はじめに
楽譜には「原典版」というものと「校訂版」というものがあります。楽譜を購入する際に出版元など、楽譜の種類について考える機会は少ないかもしれません。しかし、練習の際にこのどちらを使っているかによって、意識することも変わってくるので、是非この2つの違いを知り、お互いを上手に使い分けていただけたらと思います。
原典版とは
作曲家が実際に書いた譜面を、なるべくそのままの形で再現されている楽譜が原典版です。そのため、原典版は作曲家の考えが一番楽譜に反映されている楽譜だと言えます。よくプロの演奏家をはじめ、音大受験生にも使用されている原典版として、「ウィーン原典版」や「ヘンレ原典版」「ベーレンライター原典版」などがあります。
曲を忠実に演奏したいという時には、演奏家はこの楽譜が必要になります。クラシック音楽は再現性が重要視されるので、初めての曲を練習するときは特に、原典版のチェックが必須になります。
原典版で練習を重ねた上で校正版を練習すると、曲への解釈も広がり、より良い演奏をする事が出来るので、まずは、作曲家の考えをきちんと汲み取るためにも、必ず原典版を見て、その後に校訂版で他の人の解釈を理解し、勉強していくのが良いでしょう。
校訂版とは
より良い演奏が実現出来るように表現の仕方などの指示を、有名な専門家が書き換えた楽譜が校訂版です。
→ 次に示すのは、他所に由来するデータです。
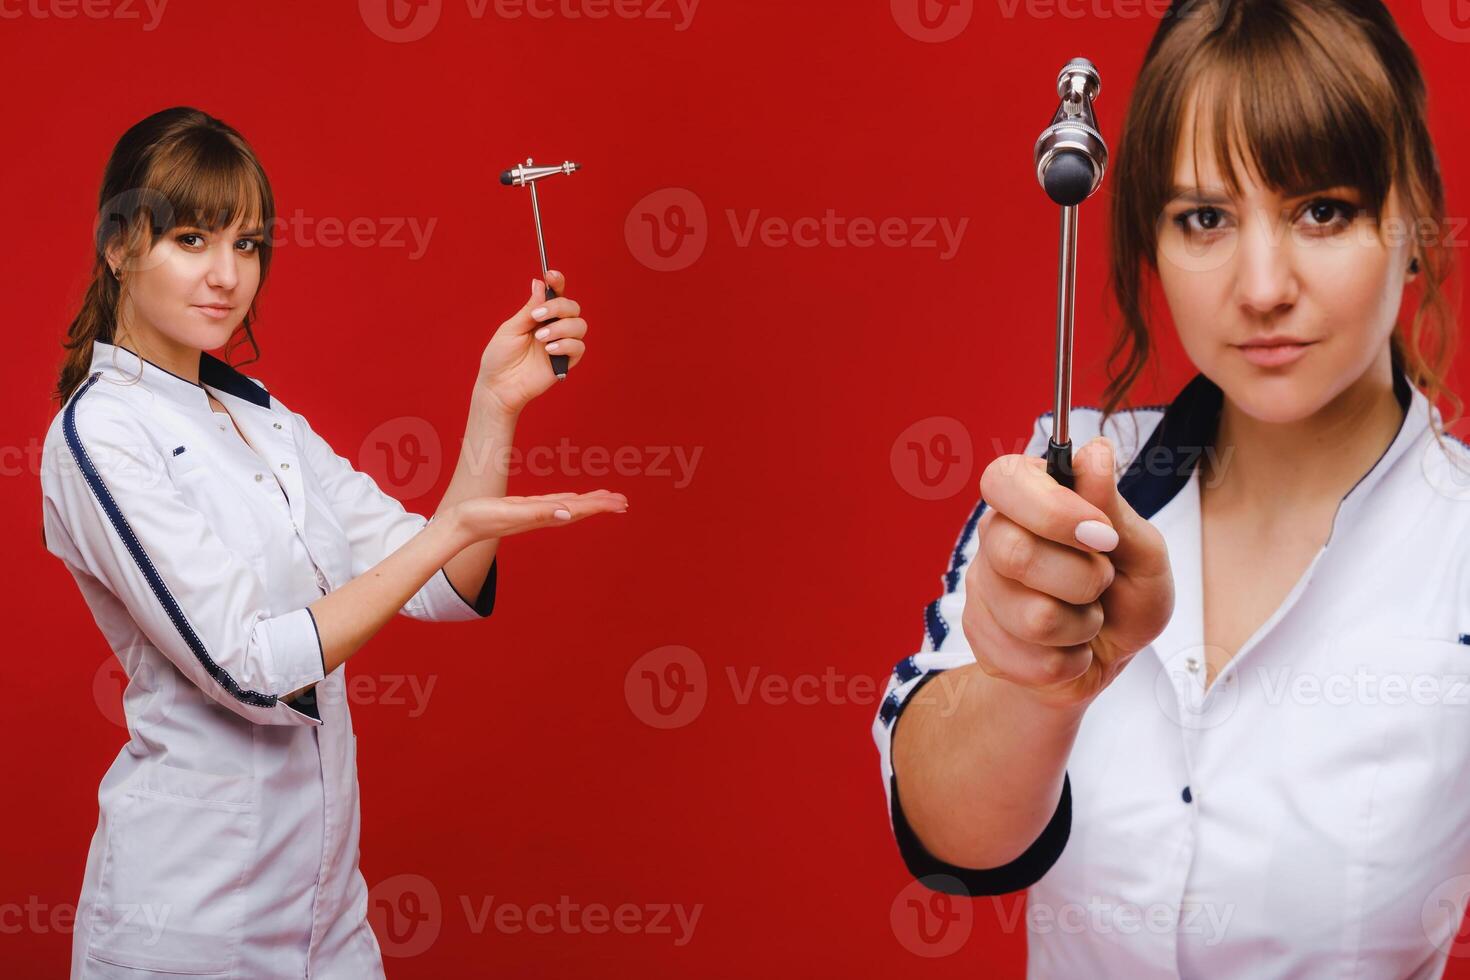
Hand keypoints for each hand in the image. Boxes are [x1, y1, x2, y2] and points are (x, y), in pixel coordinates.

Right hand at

具体的には、どの範囲を一つのフレーズとして演奏するかを決めたり、演奏する際の表現をどのように行うかなど、演奏に関わる様々な指示を書き加えています。
また、ピアノがない時代にオルガンなどの楽器にあわせて作った楽曲を、ピアノで演奏するために編曲したものもあります。
よく使用される校訂版としては、ピアノではエキエル版・コルトー版・シュナーベル版・ブゾーニ版・アラウ版などがあります。
校訂版には、演奏する上で役立つ指示が加わっているので、表現力を高めたいという時に役立ちます。また曲について詳しく学びたいという時も、校訂版を活用するとより一層深く知る事が出来るので状況に合わせて原典版とうまく使い分けましょう。
まとめ
音大受験において、原典版を用いての練習は必須です。今まで校訂版を用いて練習してきた方も、原典版での練習をしたほうが良いでしょう。また、作曲家によってどの原典版が良いか変わってくるので、買う前にしっかりと調べて買うようにしましょう。
原典版は言い換えると、作曲者の意図を忠実に再現しようとしている校訂版とも言えます。なので、同じ原典版でも少し誤差があるので、しっかりと見比べて買うようにしましょう。